In another promising local bout, Phillip McCants (white trunks)took a six round majority decision over Kaseem Wilson, but the actual bout disappointed the crowd. The two junior lightweights clutched and held each other much of the way. Wilson was more composed and methodical, while McCants was the aggressor and the stronger of the two. The officials preferred McCants in the bout that was as difficult to score as it was to watch. Judge Alan Rubenstein saw it even (57-57), but Steve Weisfeld and Dave Greer both scored it for McCants, 58-56, who improved to 9-2-1 / 3 KOs. Wilson, 12-3-1 / 3 KOs, lost his second in a row. Both fighters will move on to fight again - just hopefully not against each other.

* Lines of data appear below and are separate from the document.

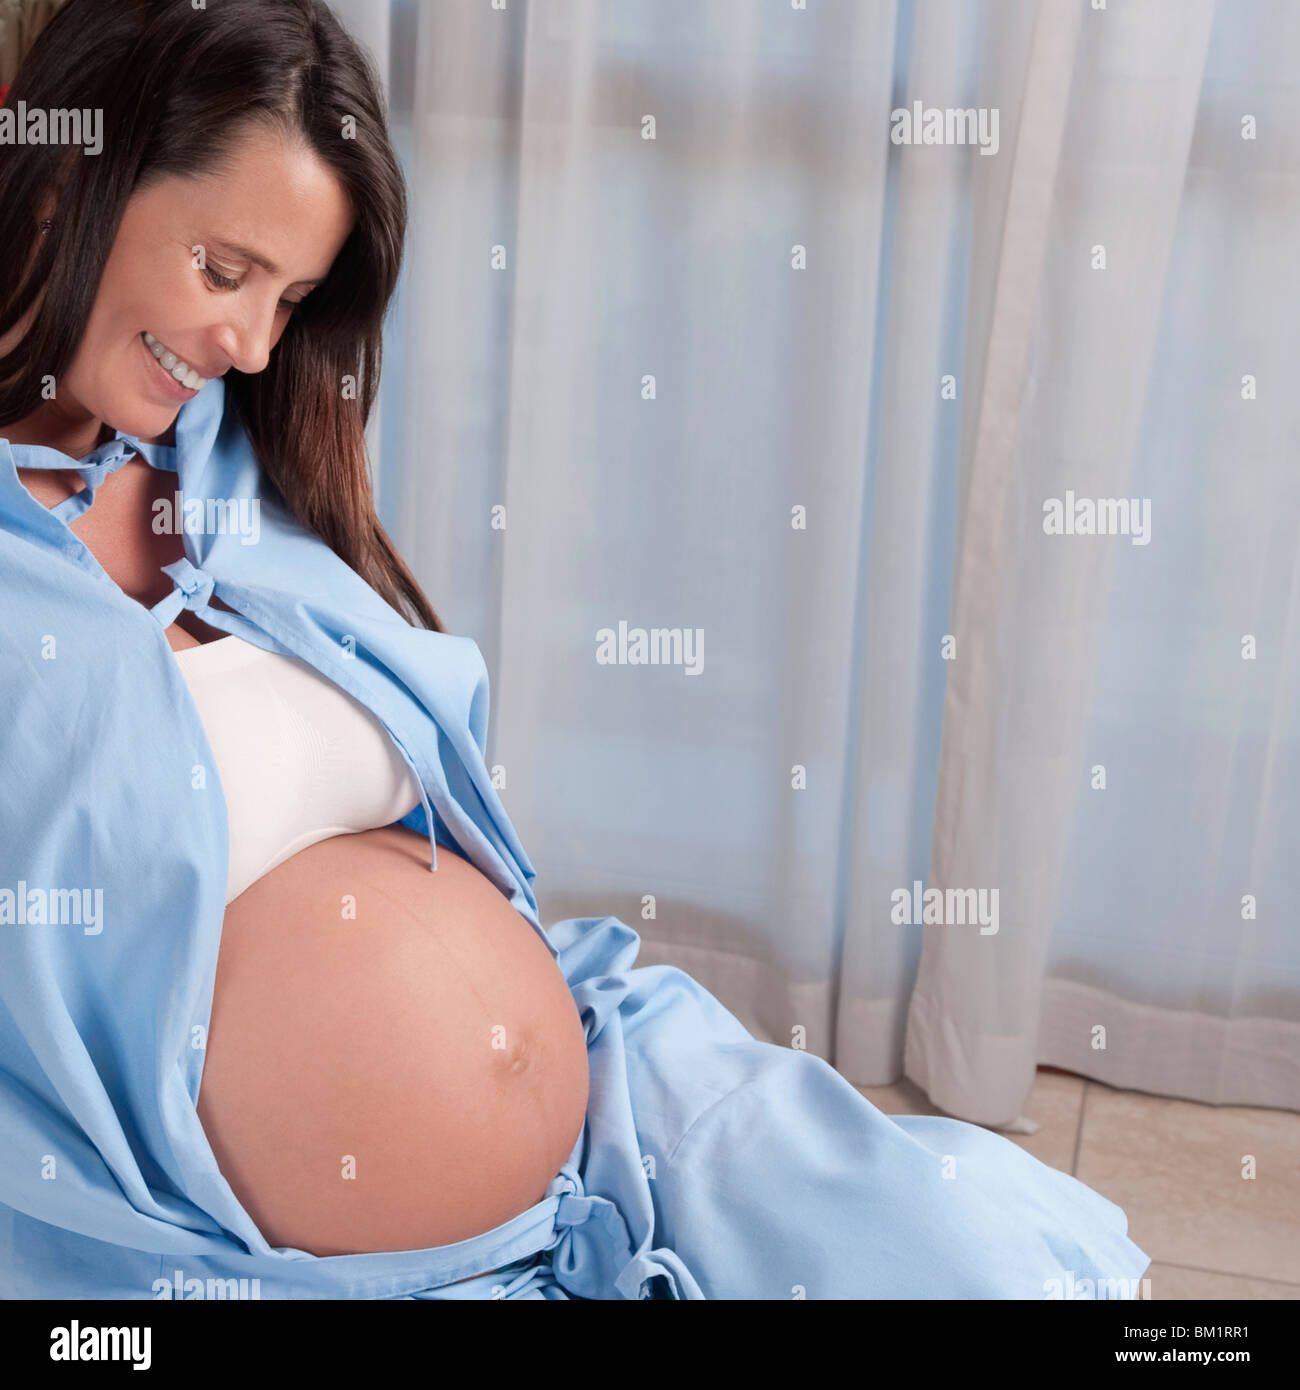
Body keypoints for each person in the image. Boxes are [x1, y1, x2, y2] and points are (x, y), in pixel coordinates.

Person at [0, 0, 1149, 1300]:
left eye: (294, 297)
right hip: (245, 1255)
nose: (253, 346)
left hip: (619, 1101)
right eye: (225, 269)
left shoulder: (238, 477)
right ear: (64, 180)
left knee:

Touted amateur champion Miguel Cartagena won his second straight professional bout in his three-month old career. The North Philadelphia bantamweight halted Jaime Gonzalez of Aguada, Puerto Rico, at :49 of round two. Gonzalez tried to rattle "No Fear" Cartagena in round one with a well placed elbow, but the 18 year old Miguel didn't bother to notice. He was pumped up and clearly happy to be fighting for the first time at home before a large cheering section. Cartagena dropped his opponent twice in the first round,  showboating his way through it all. In round two he lowered the boom on his helpless foe, dropping him again and forcing referee Benjy Esteves to rescue him. The win gave Cartagena his first KO in two wins. Gonzalez remained winless, 0-2.

Junior featherweight Mike Oliver, Hartford, CT, defeated Felipe Almanza, Lorica, Columbia, over six rounds in the fight that started the night. All three judges, Steve Weisfeld, George Hill and Alan Rubenstein scored the fight 58-56 for Oliver.

Junior middleweight Glen Tapia, Passaic, won a six-round unanimous decision over Taronze Washington of Dallas.

Cuban welterweight Yordenis Ugas also won a unanimous decision over Kenny Abril of Rochester.

The long night of fights ended with a six round draw between junior bantamweights Angel Cruz and Jose Rivera. Al three judges scored the bout 57-57.

Besides slower than usual pre-sales for a Mike Jones fight, a larger than expected crowd came out to the event. The summer curse only applied to the indoor temperature of the South Philly Arena and apparently did not hurt the box office.

One long delay occurred just before the main event when the Fox Sports Net crew suffered a power failure. The live TV audience was presented another (taped) fight while the problem was corrected. Once power was recovered, the Jones bout commenced and did make the TV broadcast.